Atomic Mass: 192.217 amu
Melting Point: 2466 °C
Boiling Point: 4428 °C
Iridium is among the Elements with the coolest names. It is, however, very, very rare! Wikipedia will even tell you, in fact, that there are only three Elements (Rhenium, Ruthenium, and Rhodium) that are less common in the Earth's crust. Naturally you won't fall for that old line, though: you are a savvy IAT(fL&TM5K) reader and know all about naturally-occurring Neptunium. But the point is, there's not a whole lot of Iridium strewn about. There's only about 1/40th as much of it as there is Gold, if that gives you a point of reference. There is only about a tenth as much of it as there is of Platinum. Platinum is the Element that Iridium tends to hang out with most. In fact, Iridium was first discovered, along with Osmium, in the weird sludge that always seemed to be left over if you did a really good job of smelting your Platinum.
It's pretty impressive stuff, Iridium. It is very, very dense, and has one of the highest melting points of all the elements (2466°C, as compared with a relatively wussy 1668°C for big-shot Titanium). Machine parts made out of Iridium can remain functional at extremely high temperatures, and it is the most corrosion resistant of all the metals. You would think that engineers would be all over it, right? But there's a hitch! In addition to being so damn rare, it is also hella difficult to work with. Think about it: You want to make Iridium machine parts that would be resistant to the greatest extremes of heat. Great! So, you make your mould, then you melt down the Iridium, and -- d'oh! So that's why one of its uses is in cruciables used to melt other metals with high, but not quite as high, melting points. It is also used, as you might expect, in alloys for specialized things that you really, really want to hold up well to corrosion and wear, like jet engine parts and casings around plutonium fuel capsules and stuff like that.

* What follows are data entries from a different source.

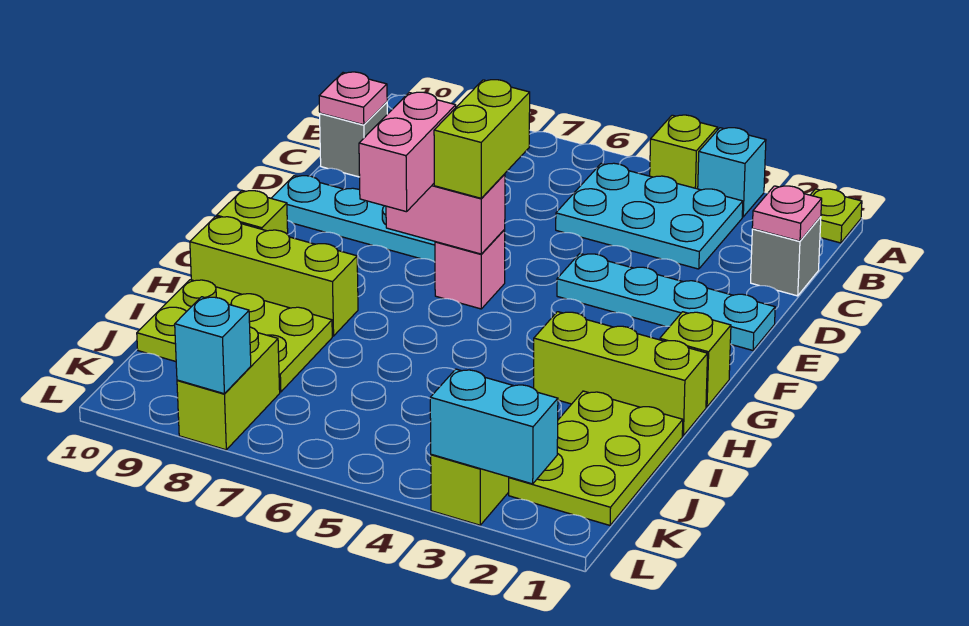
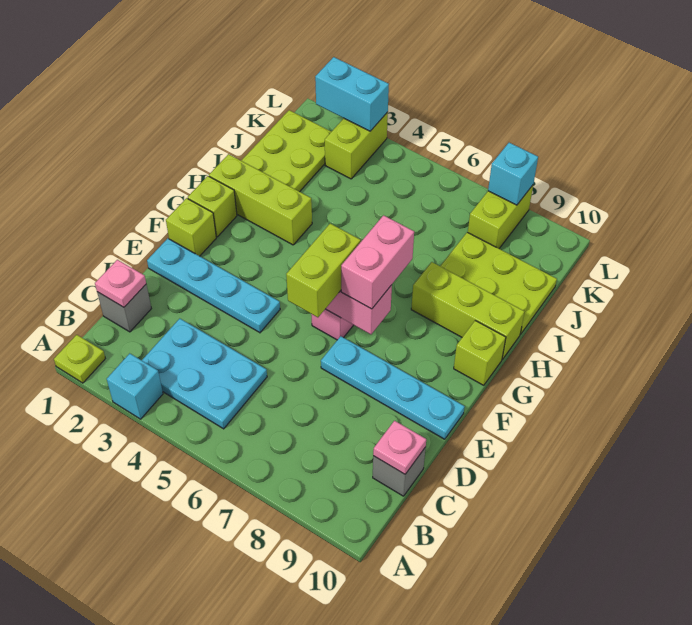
lime 1x1 brick [650,115,718,189] -> lime 1x1 brick moved to [166,198,216,256]

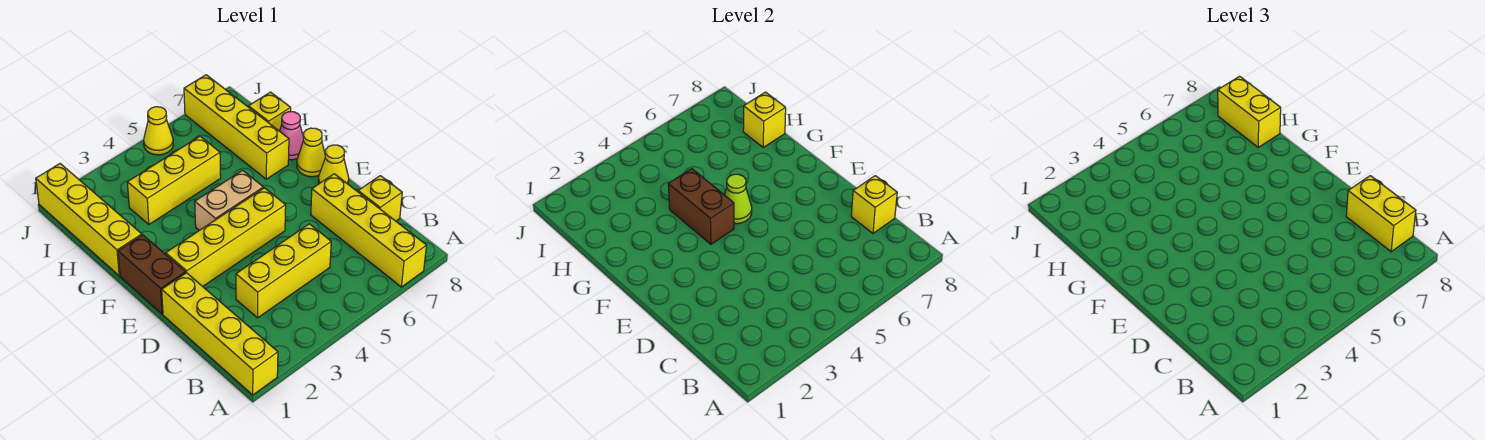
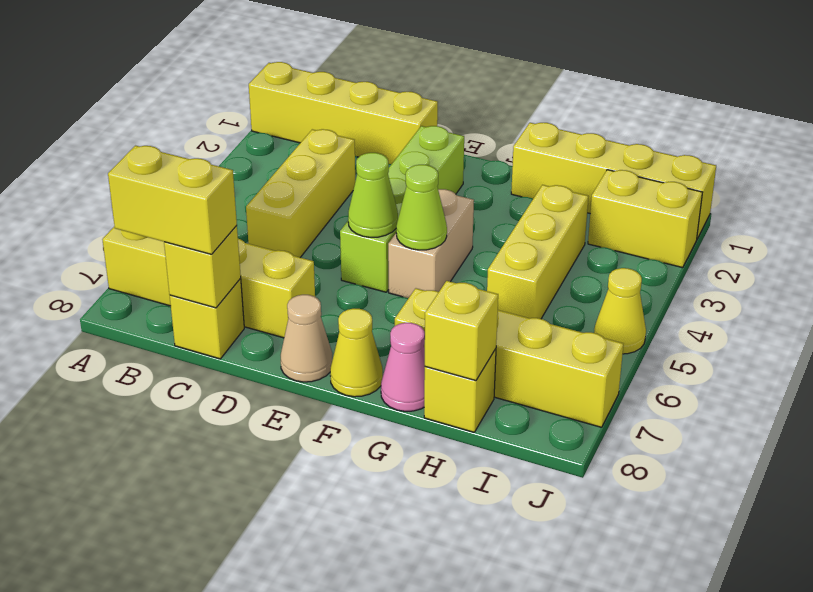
brown 1x2 brick [118,235,185,314] -> none
yellow 1x4 brick [166,188,286,286] -> lime 1x4 brick [340,126,464,292]
none -> lime 1x1 cone [348,153,398,237]
yellow 1x1 cone [318,145,349,184] -> tan 1x1 cone [281,295,332,382]
brown 1x2 brick [668,169,734,244] -> none
yellow 1x2 brick [1218,76,1281,147] -> yellow 1x2 brick moved to [588,170,702,268]

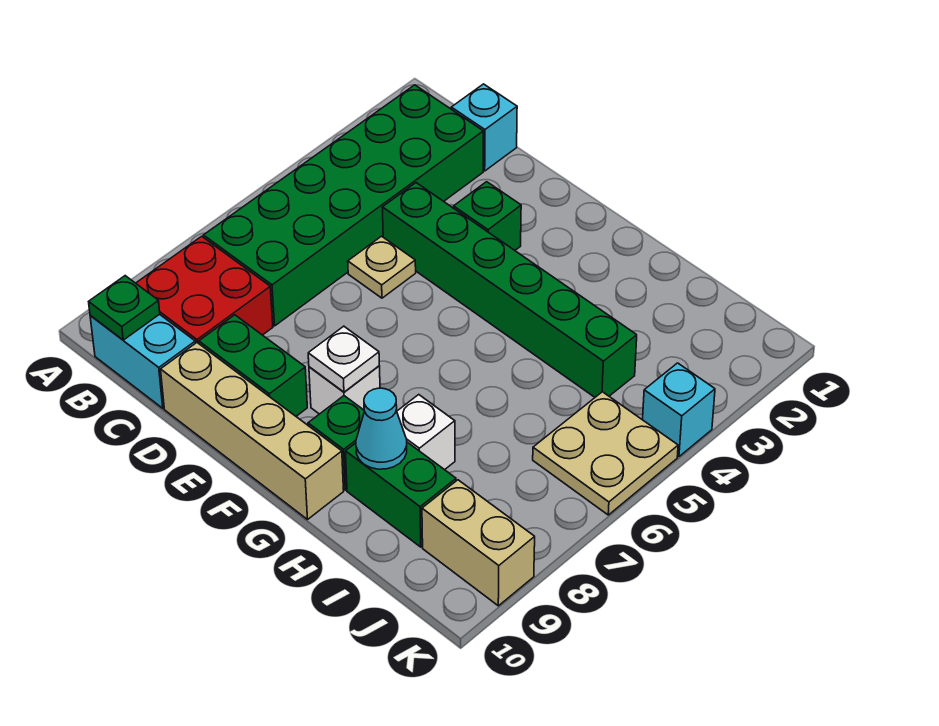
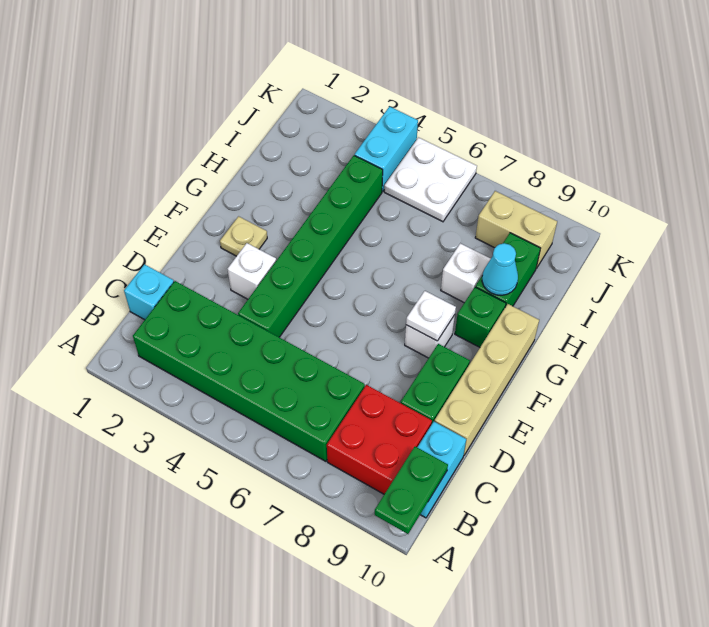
green 1x1 plate [89,276,160,340] -> green 1x2 plate [375,447,448,534]
tan 1x1 plate [348,236,416,298] -> tan 1x1 plate moved to [220,216,267,256]
green 1x1 brick [454,182,521,250] -> white 1x1 brick [228,243,276,299]
tan 2x2 plate [533,392,678,515] -> white 2x2 plate [384,138,477,222]
tan 1x2 brick [422,480,535,606] -> tan 1x2 brick turned to [475,191,557,269]
cyan 1x1 brick [643,363,715,457] -> cyan 1x2 brick [355,107,418,191]

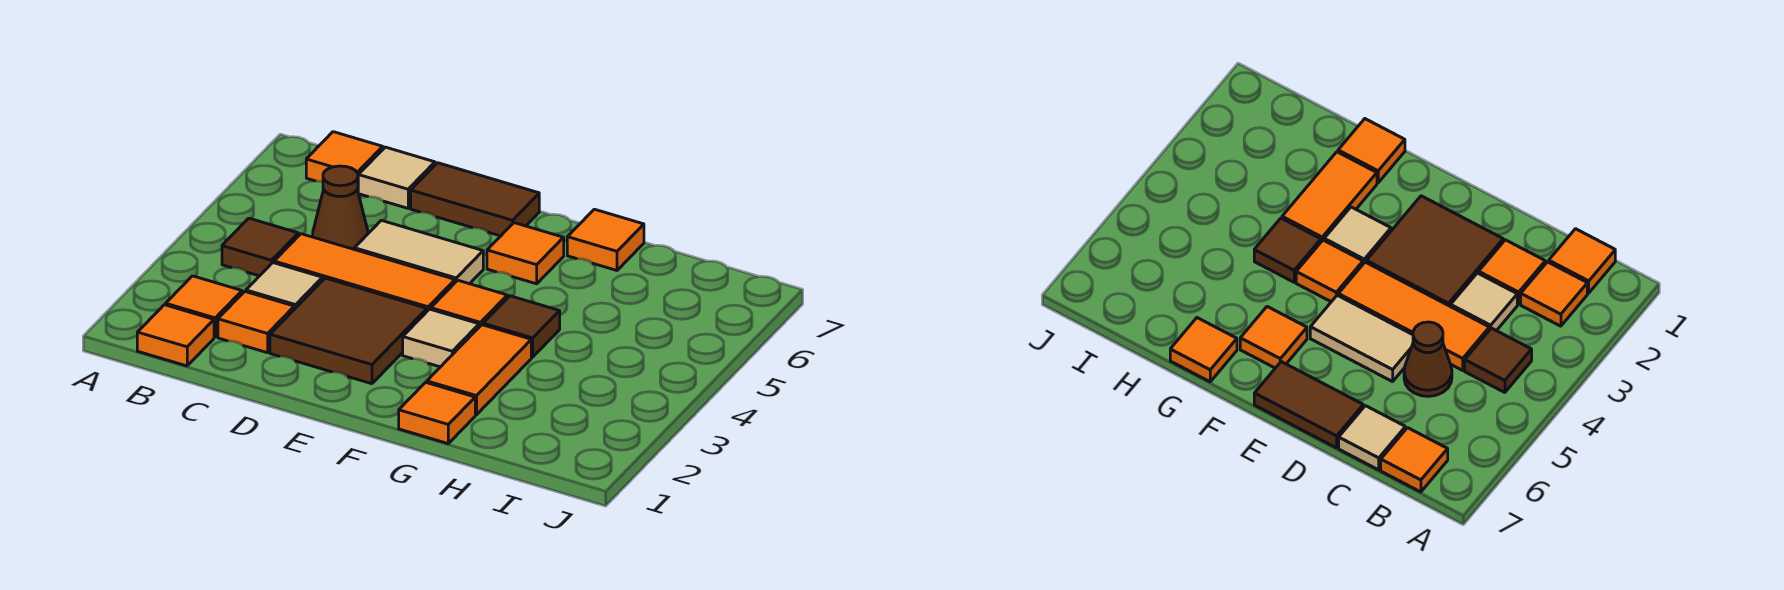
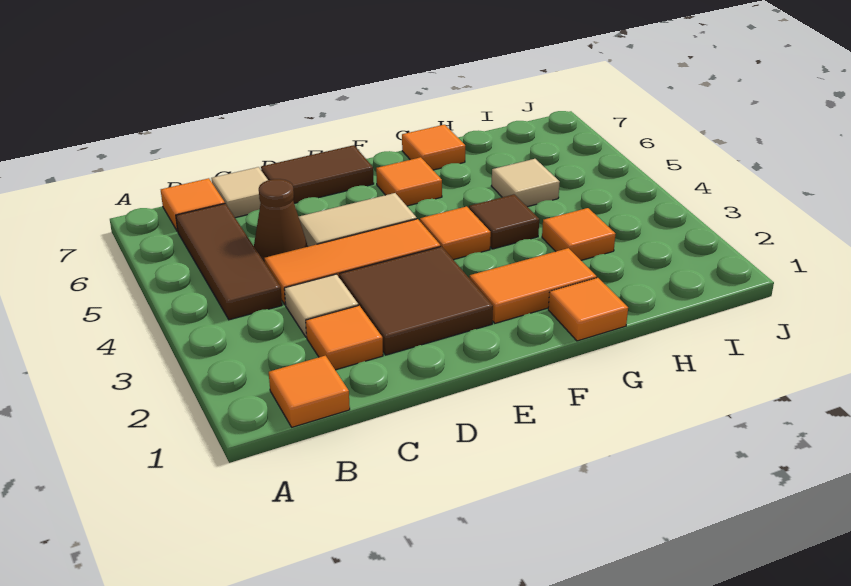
orange 1x1 tile [166,276,242,337] -> orange 1x1 tile moved to [542,208,615,260]
brown 1x1 tile [222,218,298,276] -> brown 1x3 tile [176,204,282,320]
tan 1x1 tile [403,309,479,367] -> tan 1x1 tile moved to [491,159,560,207]
orange 1x2 tile [427,325,531,415] -> orange 1x2 tile turned to [470,248,597,323]

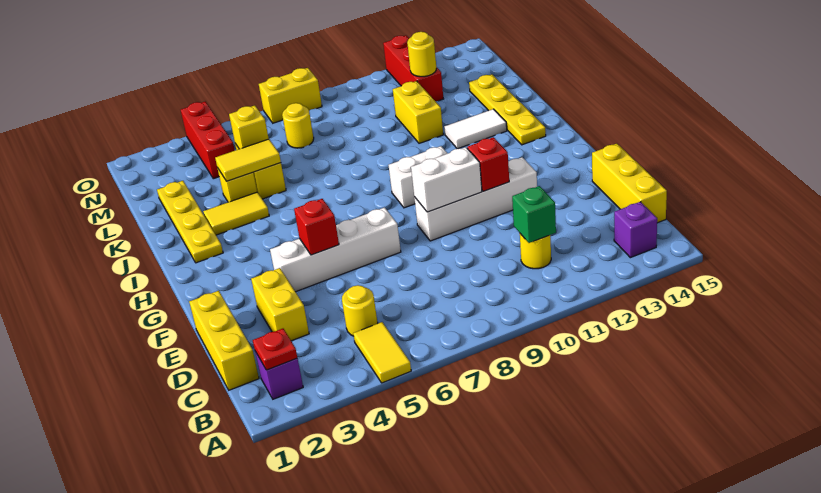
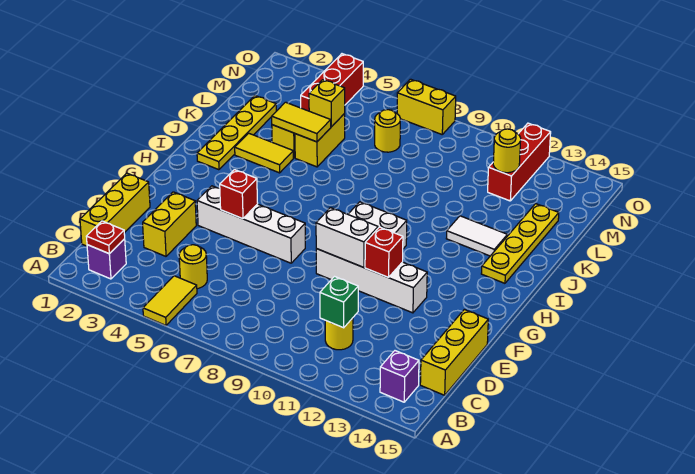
yellow 1x2 brick [393,81,443,143] -> none

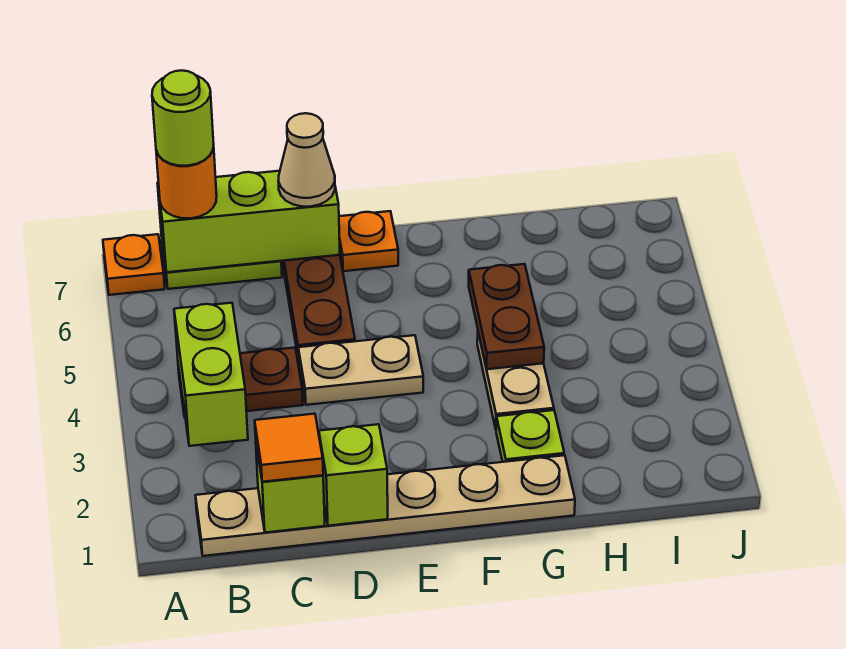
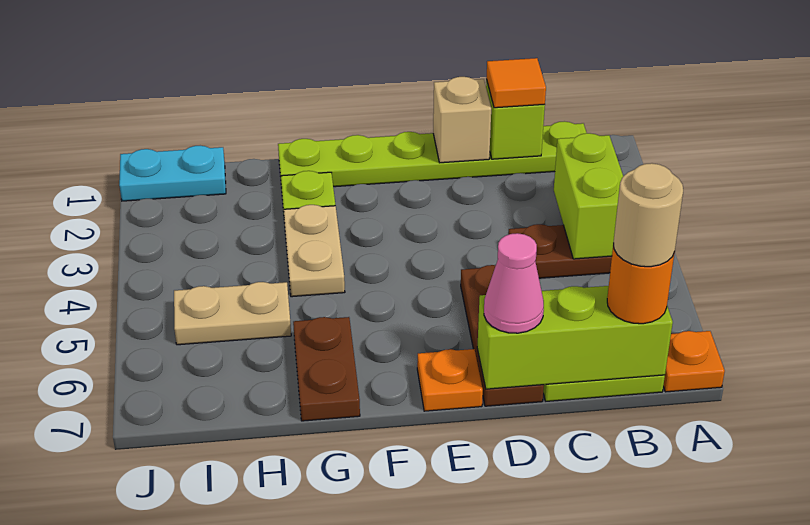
tan 1x6 plate [196,455,575,556] -> lime 1x6 plate [278,121,587,187]
lime 1x1 round brick [152,70,214,166] -> tan 1x1 round brick [613,163,683,267]
lime 1x1 brick [319,424,388,526] -> tan 1x1 brick [433,77,491,163]
tan 1x2 plate [298,335,423,405] -> tan 1x2 plate moved to [174,282,291,345]
tan 1x1 cone [278,113,335,207] -> pink 1x1 cone [484,233,544,333]
brown 1x2 plate [469,264,544,369] -> brown 1x2 plate moved to [293,317,360,421]
none -> cyan 1x2 plate [119,146,226,201]

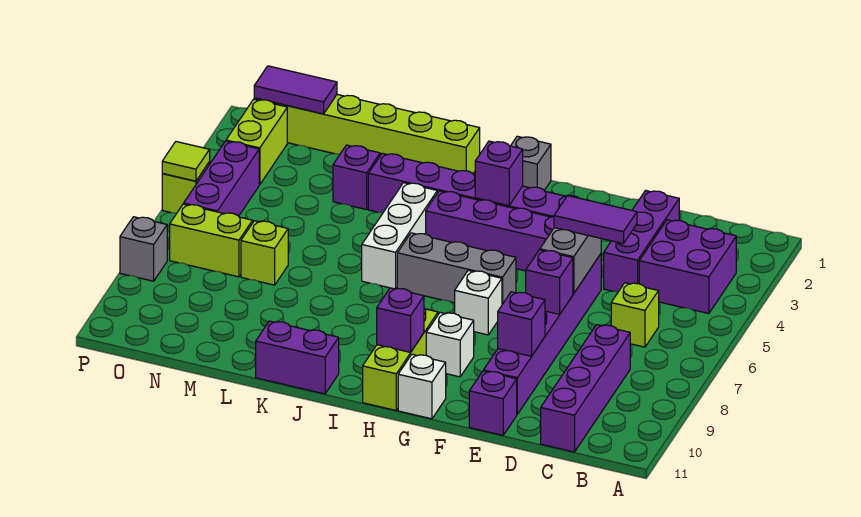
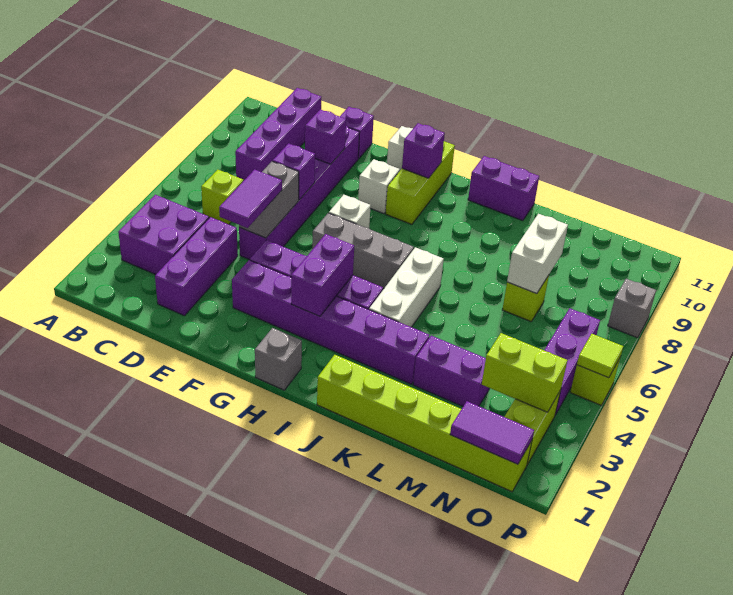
purple 1x2 tile [554,196,637,244] -> purple 1x2 tile turned to [219,169,282,228]
purple 1x1 brick [475,141,523,206] -> purple 1x2 brick [291,234,354,316]
purple 1x1 brick [333,145,380,210] -> purple 1x2 brick [413,336,490,406]
none -> white 1x2 brick [507,214,568,294]
lime 1x2 brick [170,204,253,277] -> lime 1x2 brick moved to [482,333,567,412]

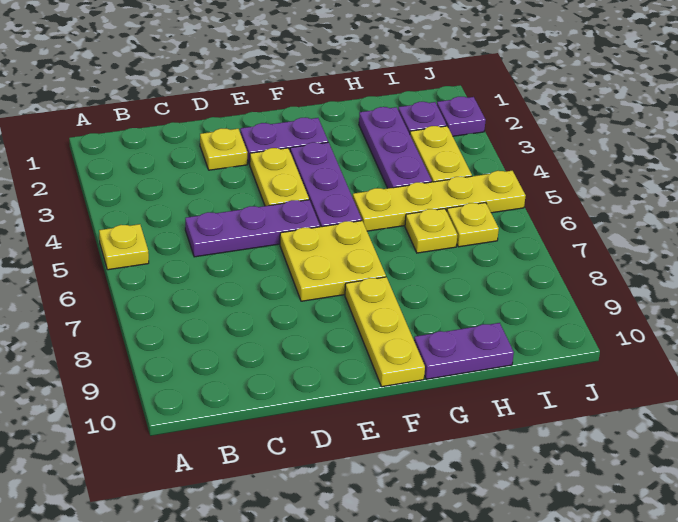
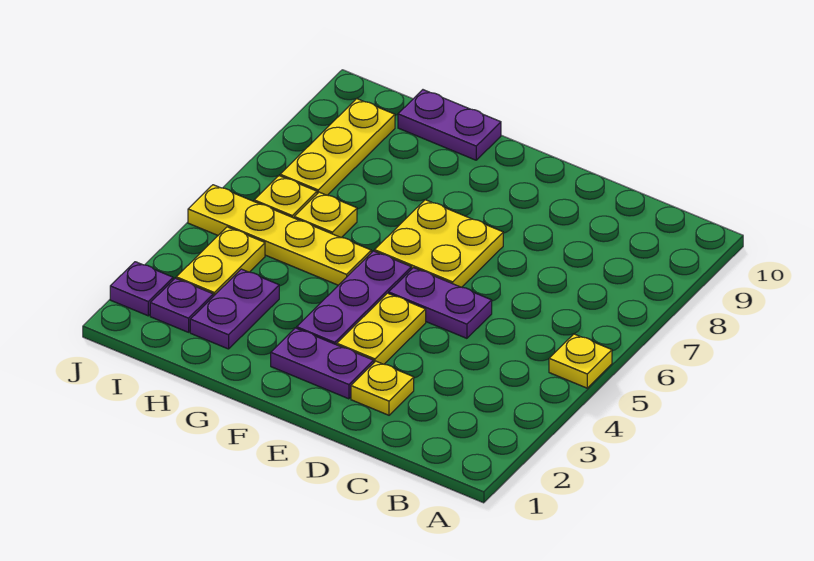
purple 1x3 plate [185,200,320,257] -> purple 1x2 plate [389,268,492,338]
yellow 1x3 plate [345,277,425,387] -> yellow 1x3 plate moved to [280,99,395,195]
purple 1x3 plate [359,107,432,188] -> purple 1x2 plate [190,269,279,349]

|An Iridium wedding band is unconventional, but practical if your spouse is |
frequently subjected to corrosion or extremely high temperatures.
There's actually a tie-in from this last little fact to the well-known hypothesis that a meteor impact caused the great age of extinctions after the dinosaurs. Wherever you go in the world, there's apparently this thin layer, right between your Cretacious and your Tertiary sedimentary rocks, that has way, way, way more Iridium than it ought to. This evidence is consistent with a scenario in which the Cretacious era was going along all fine and dandy, tra-la-la, and suddenly pow! there was a big, brief, sudden infusion of Iridium over the entire planet at the same time that the global environment changed so extensively that it would effect geology: the sedimentary rocks formed afterwards would be dramatically different. Wow! A nervous glance up at the sky would be appropriate at this point.
Like with a lot of the rare Elements, the price point for Iridium tends to flit all over the place. Without many sellers (the human community, in the average year, extracts from the planet a quantity of Iridium equal only to the mass of a blue whale's tongue) and without many buyers (see "hard to work with," above), the market is ripe for gaming by people in suits, and also for hoarding by users of Iridium who wish to protect themselves from gaming of the market by people in suits.